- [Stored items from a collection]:
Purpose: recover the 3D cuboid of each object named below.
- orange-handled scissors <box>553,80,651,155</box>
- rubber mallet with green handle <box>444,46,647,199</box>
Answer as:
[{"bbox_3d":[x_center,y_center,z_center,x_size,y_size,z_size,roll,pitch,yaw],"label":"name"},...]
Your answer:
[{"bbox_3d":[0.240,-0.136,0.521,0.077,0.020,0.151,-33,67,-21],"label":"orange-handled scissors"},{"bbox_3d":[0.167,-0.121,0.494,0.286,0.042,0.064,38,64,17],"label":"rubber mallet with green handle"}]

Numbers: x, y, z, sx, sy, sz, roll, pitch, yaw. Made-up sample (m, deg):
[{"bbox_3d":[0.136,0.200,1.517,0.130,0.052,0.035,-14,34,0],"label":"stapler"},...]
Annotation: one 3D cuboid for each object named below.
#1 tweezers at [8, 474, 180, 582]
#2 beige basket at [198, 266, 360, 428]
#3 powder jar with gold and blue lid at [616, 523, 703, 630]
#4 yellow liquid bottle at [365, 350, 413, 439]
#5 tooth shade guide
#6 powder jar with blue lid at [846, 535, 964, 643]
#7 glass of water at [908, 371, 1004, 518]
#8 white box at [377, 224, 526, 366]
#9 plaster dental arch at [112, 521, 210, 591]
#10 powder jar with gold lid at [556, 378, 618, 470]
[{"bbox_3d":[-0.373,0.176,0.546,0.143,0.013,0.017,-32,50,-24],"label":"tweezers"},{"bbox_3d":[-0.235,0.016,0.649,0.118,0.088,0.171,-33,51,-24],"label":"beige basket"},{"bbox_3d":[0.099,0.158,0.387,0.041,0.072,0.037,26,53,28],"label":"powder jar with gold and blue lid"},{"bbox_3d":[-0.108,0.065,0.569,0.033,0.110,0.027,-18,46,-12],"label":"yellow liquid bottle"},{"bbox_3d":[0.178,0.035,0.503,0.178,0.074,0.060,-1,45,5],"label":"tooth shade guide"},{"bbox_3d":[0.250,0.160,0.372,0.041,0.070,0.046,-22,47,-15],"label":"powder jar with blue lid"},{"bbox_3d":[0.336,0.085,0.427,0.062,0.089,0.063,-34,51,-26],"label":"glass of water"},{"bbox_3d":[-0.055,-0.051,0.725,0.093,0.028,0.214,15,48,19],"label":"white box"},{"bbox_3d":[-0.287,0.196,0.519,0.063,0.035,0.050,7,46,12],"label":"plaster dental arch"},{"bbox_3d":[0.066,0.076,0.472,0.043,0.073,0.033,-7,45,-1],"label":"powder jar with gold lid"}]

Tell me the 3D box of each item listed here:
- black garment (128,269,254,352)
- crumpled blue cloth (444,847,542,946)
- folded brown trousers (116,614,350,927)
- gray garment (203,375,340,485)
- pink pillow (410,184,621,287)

- [WHAT THE EXERCISE ASKS]: An exact repeat of all the records is required.

- [SOLVED EXERCISE]:
Purpose: recover the 3D cuboid of each object named below.
- orange-handled scissors <box>553,80,651,155</box>
- rubber mallet with green handle <box>444,46,647,199</box>
Answer as:
[{"bbox_3d":[x_center,y_center,z_center,x_size,y_size,z_size,roll,pitch,yaw],"label":"name"},...]
Your answer:
[{"bbox_3d":[0.240,-0.136,0.521,0.077,0.020,0.151,-33,67,-21],"label":"orange-handled scissors"},{"bbox_3d":[0.167,-0.121,0.494,0.286,0.042,0.064,38,64,17],"label":"rubber mallet with green handle"}]

Numbers: x, y, z, sx, sy, sz, roll, pitch, yaw. Made-up sample (m, deg):
[{"bbox_3d":[0.136,0.200,1.517,0.130,0.052,0.035,-14,34,0],"label":"stapler"},...]
Annotation: one 3D cuboid for each object named below.
#1 tweezers at [8, 474, 180, 582]
#2 beige basket at [198, 266, 360, 428]
#3 powder jar with gold and blue lid at [616, 523, 703, 630]
#4 yellow liquid bottle at [365, 350, 413, 439]
#5 tooth shade guide
#6 powder jar with blue lid at [846, 535, 964, 643]
#7 glass of water at [908, 371, 1004, 518]
#8 white box at [377, 224, 526, 366]
#9 plaster dental arch at [112, 521, 210, 591]
#10 powder jar with gold lid at [556, 378, 618, 470]
[{"bbox_3d":[-0.373,0.176,0.546,0.143,0.013,0.017,-32,50,-24],"label":"tweezers"},{"bbox_3d":[-0.235,0.016,0.649,0.118,0.088,0.171,-33,51,-24],"label":"beige basket"},{"bbox_3d":[0.099,0.158,0.387,0.041,0.072,0.037,26,53,28],"label":"powder jar with gold and blue lid"},{"bbox_3d":[-0.108,0.065,0.569,0.033,0.110,0.027,-18,46,-12],"label":"yellow liquid bottle"},{"bbox_3d":[0.178,0.035,0.503,0.178,0.074,0.060,-1,45,5],"label":"tooth shade guide"},{"bbox_3d":[0.250,0.160,0.372,0.041,0.070,0.046,-22,47,-15],"label":"powder jar with blue lid"},{"bbox_3d":[0.336,0.085,0.427,0.062,0.089,0.063,-34,51,-26],"label":"glass of water"},{"bbox_3d":[-0.055,-0.051,0.725,0.093,0.028,0.214,15,48,19],"label":"white box"},{"bbox_3d":[-0.287,0.196,0.519,0.063,0.035,0.050,7,46,12],"label":"plaster dental arch"},{"bbox_3d":[0.066,0.076,0.472,0.043,0.073,0.033,-7,45,-1],"label":"powder jar with gold lid"}]

Tell me the 3D box of each item listed here:
- black garment (128,269,254,352)
- crumpled blue cloth (444,847,542,946)
- folded brown trousers (116,614,350,927)
- gray garment (203,375,340,485)
- pink pillow (410,184,621,287)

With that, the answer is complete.